Rob, only white people can end White Supremecy. I don’t know what your ethnic background is, but mine is super white (like inbred levels of white), and I’m going to use my privilege to let you know that you can not demand that non-white people write an article to make you feel better. They’re autonomous people and get to write about what ever they damn well please. They are not here to teach you about racism if they don’t want to. They don’t have to share any stories about a time when they were discriminated against or how they stood up to racists once if they don’t want to. This is a Fire post on a Fire blog. If you want to read a post about the intersection between the Fire community and social justice then write it your damn self.
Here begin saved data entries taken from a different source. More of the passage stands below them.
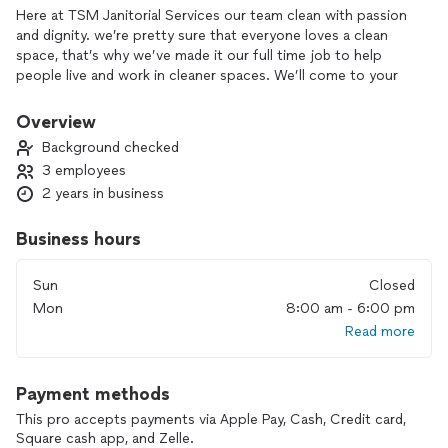
Here at TSM Janitorial Services our team clean with passion
and dignity. we’re pretty sure that everyone loves a clean
space, that’s why we’ve made it our full time job to help
people live and work in cleaner spaces. We’ll come to your
home or business with a smile and a sponge and we won’t
leave until your space is sparkling. We treat every space that
Overview
we clean as though it was our own with respect and
Background checked
integrity.
3 employees
2 years in business
Business hours
Sun
Closed
Mon
8:00 am - 6:00 pm
Read more
Payment methods
This pro accepts payments via Apple Pay, Cash, Credit card,
Square cash app, and Zelle.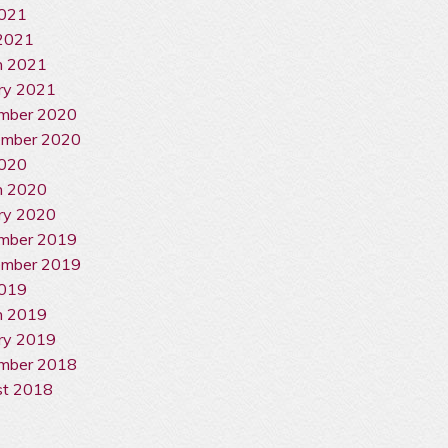
2021
2021
h 2021
ry 2021
mber 2020
ember 2020
2020
h 2020
ry 2020
mber 2019
ember 2019
2019
h 2019
ry 2019
mber 2018
st 2018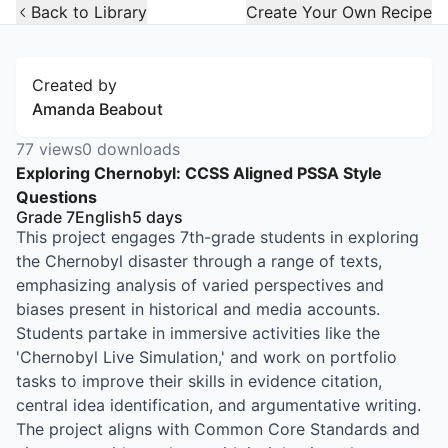
Open Widget
Back to Library
Create Your Own Recipe
Created by
Amanda Beabout
77
views
0
downloads
Exploring Chernobyl: CCSS Aligned PSSA Style
Questions
Grade 7
English
5
days
This project engages 7th-grade students in exploring
the Chernobyl disaster through a range of texts,
emphasizing analysis of varied perspectives and
biases present in historical and media accounts.
Students partake in immersive activities like the
'Chernobyl Live Simulation,' and work on portfolio
tasks to improve their skills in evidence citation,
central idea identification, and argumentative writing.
The project aligns with Common Core Standards and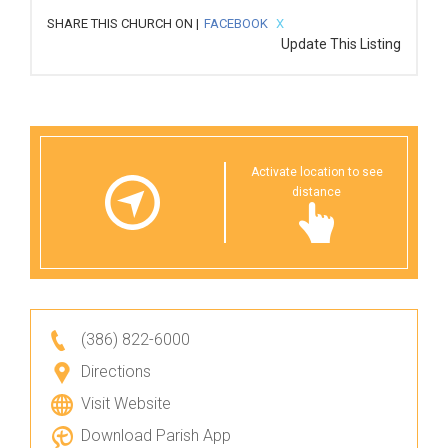
SHARE THIS CHURCH ON |
FACEBOOK
X
Update This Listing
Activate location to see
distance
(386) 822-6000
Directions
Visit Website
Download Parish App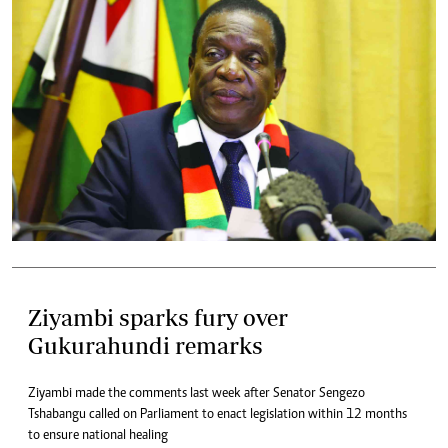
Ziyambi sparks fury over
Gukurahundi remarks
Ziyambi made the comments last week after Senator Sengezo
Tshabangu called on Parliament to enact legislation within 12 months
to ensure national healing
Looks like some feathers were ruffled – not intended, at least not in the way I read the responses. Maybe this wasn’t the right venue to express my frustration, so apologies to the hosts. Was just my observation that I don’t see the FIRE movement address current inequities. To be fair, it shouldn’t fall on the shoulders of FIRECracker and Wanderer, but my post was to evoke a response from two writers I respect very much as human beings and professionals. Again, it shouldn’t just fall on them, especially being people of color. If there was an entire FIRE community board, maybe this post would be better suited there.
I’ll continue to do my research and support businesses addressing systemic inequities, particularly those of color (this site included). In the mean time, feels very disappointing to see most of the FIRE community be silent on major civic and socio-economic issues. Seems to me that a part of our FI needs to lead to REsponsibility to support others and donate or promote the disadvantaged/those oppressed by the current system.
I do agree that systemic inequalities need to be addressed and I invite you to visit the non-profit organization we volunteer for called WeNeedDiverseBooks: https://diversebooks.org/ . If you would like to get involved, this is a great place to offer your support and be part of the conversation.
Love this post. The “awakening” as I had a similar embarrassing moment, the giving back, some geo-arbitrage, the career pivot, and based on feedback from those ahead of you, choosing the scenic route to FIRE.
In the overall post this is but a small thing, but does anyone know a way to handle the salary negotiation with the recruiter that doesn’t involve inflating your current salary?